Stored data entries
--- --- ---
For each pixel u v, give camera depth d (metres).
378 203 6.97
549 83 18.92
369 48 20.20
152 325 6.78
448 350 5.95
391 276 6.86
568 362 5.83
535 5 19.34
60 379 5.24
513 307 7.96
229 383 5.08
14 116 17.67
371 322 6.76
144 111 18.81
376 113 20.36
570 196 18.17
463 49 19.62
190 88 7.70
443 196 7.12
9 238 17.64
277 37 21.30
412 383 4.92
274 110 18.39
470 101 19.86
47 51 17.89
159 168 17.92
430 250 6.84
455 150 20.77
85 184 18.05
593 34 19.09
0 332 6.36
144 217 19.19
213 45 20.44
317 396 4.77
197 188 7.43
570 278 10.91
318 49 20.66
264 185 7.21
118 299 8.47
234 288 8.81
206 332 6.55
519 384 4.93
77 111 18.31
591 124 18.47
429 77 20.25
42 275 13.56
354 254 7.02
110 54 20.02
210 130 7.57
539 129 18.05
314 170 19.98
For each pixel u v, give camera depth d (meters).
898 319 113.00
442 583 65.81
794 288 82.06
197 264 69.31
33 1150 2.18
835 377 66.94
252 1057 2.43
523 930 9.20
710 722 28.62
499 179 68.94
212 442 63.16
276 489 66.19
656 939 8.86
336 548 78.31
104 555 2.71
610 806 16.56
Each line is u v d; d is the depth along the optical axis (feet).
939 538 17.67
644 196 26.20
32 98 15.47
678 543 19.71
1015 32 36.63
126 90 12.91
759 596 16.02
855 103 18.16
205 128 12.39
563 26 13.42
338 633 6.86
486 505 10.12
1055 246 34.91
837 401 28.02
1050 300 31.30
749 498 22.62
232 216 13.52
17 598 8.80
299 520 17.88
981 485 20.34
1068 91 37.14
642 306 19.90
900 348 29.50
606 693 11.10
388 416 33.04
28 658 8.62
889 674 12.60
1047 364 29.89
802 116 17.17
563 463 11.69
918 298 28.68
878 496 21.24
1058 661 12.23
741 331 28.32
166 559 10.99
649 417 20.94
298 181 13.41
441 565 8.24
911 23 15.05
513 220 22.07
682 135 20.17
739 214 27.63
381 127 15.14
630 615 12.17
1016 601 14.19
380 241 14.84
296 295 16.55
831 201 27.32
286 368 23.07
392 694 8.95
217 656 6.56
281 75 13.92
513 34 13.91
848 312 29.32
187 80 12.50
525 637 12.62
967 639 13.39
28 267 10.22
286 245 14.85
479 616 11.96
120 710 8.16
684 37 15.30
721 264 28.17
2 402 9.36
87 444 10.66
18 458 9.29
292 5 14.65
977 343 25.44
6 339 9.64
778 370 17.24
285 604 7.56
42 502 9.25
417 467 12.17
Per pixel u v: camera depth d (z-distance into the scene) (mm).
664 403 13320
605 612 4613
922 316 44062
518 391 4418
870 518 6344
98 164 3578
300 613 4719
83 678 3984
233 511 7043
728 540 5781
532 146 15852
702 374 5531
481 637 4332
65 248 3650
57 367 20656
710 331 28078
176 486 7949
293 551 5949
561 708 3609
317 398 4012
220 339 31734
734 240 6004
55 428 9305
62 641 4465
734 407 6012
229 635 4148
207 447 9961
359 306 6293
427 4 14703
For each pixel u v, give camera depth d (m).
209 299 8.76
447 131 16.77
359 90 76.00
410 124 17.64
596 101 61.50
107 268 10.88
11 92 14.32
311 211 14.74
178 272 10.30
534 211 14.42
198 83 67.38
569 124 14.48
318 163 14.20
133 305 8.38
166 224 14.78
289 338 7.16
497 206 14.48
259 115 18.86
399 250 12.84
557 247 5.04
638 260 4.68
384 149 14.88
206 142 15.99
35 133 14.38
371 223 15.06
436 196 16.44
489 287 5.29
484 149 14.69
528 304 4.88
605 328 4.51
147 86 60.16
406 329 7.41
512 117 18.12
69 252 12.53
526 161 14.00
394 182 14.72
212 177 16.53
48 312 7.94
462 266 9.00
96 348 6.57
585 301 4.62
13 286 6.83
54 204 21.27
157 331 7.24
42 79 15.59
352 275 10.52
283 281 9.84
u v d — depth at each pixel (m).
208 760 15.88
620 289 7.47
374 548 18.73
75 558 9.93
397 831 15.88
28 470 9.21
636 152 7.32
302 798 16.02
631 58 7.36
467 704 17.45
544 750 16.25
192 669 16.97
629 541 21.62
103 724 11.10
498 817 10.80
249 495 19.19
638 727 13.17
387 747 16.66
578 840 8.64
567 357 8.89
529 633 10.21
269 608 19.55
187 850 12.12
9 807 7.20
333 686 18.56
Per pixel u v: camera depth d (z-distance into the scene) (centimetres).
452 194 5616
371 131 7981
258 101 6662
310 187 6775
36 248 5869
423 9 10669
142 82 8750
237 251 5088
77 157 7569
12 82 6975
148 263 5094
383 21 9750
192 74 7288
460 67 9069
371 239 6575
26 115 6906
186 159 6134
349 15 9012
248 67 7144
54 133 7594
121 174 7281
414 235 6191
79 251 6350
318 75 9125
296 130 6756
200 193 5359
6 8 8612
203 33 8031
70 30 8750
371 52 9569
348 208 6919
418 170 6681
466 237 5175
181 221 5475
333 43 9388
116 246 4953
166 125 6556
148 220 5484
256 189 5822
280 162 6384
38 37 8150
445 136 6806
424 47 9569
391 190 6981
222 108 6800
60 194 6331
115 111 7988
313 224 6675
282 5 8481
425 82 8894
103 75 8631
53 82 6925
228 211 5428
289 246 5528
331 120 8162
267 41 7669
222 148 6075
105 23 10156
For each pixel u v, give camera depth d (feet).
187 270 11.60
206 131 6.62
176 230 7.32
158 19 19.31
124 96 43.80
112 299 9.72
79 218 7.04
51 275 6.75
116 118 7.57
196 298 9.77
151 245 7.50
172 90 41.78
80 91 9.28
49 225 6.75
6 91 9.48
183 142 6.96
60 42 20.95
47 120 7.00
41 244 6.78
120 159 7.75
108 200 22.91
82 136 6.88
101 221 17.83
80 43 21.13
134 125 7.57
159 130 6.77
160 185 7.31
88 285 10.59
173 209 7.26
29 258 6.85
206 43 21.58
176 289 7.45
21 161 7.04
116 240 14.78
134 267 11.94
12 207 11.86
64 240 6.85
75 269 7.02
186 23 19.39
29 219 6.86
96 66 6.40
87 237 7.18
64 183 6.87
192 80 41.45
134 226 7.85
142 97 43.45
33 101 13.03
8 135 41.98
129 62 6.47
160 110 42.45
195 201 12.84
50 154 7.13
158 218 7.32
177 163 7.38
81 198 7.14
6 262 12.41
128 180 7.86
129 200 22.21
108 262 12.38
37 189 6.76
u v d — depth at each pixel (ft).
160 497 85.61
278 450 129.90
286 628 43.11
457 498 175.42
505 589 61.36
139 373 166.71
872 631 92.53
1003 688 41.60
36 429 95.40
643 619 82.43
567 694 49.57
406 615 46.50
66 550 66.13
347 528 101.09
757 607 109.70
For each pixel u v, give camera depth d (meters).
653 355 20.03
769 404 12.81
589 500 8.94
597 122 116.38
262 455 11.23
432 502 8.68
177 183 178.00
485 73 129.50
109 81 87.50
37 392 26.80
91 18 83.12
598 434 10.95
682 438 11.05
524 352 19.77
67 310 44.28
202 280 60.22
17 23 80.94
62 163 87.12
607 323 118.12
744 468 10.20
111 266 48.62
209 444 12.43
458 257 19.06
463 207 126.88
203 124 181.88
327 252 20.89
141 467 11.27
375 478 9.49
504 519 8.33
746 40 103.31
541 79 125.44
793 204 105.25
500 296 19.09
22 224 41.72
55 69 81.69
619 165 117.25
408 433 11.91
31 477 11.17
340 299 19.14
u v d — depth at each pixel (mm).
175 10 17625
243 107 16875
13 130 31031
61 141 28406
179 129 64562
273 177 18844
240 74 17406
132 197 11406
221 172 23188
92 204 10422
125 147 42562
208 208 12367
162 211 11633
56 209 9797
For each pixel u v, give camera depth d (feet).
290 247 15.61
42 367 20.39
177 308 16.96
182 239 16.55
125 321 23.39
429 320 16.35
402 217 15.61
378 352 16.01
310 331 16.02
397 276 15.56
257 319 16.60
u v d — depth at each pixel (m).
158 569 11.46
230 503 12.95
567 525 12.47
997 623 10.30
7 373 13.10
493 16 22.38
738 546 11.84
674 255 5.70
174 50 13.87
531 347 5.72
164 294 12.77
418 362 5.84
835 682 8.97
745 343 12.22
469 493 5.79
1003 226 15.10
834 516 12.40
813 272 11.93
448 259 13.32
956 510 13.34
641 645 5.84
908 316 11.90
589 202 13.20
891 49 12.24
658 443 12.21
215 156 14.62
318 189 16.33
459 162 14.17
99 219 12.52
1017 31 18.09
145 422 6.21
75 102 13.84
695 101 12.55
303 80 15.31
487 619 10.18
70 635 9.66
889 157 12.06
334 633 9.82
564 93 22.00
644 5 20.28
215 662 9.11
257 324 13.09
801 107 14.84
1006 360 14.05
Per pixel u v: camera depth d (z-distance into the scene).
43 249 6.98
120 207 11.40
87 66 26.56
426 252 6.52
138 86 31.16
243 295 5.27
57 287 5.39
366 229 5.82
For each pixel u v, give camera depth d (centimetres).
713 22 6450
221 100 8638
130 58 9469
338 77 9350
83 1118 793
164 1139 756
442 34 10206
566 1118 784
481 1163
--- --- ---
Please repeat the lines above exactly, beginning with the line that contains "459 162 14.17" and ending with the final one.

459 162 14.17
99 219 12.52
1017 31 18.09
145 422 6.21
75 102 13.84
695 101 12.55
303 80 15.31
487 619 10.18
70 635 9.66
889 157 12.06
334 633 9.82
564 93 22.00
644 5 20.28
215 662 9.11
257 324 13.09
801 107 14.84
1006 360 14.05
Per pixel u v: camera depth d (z-distance into the scene).
43 249 6.98
120 207 11.40
87 66 26.56
426 252 6.52
138 86 31.16
243 295 5.27
57 287 5.39
366 229 5.82
For each pixel u v, give camera depth d (centimetres).
713 22 6450
221 100 8638
130 58 9469
338 77 9350
83 1118 793
164 1139 756
442 34 10206
566 1118 784
481 1163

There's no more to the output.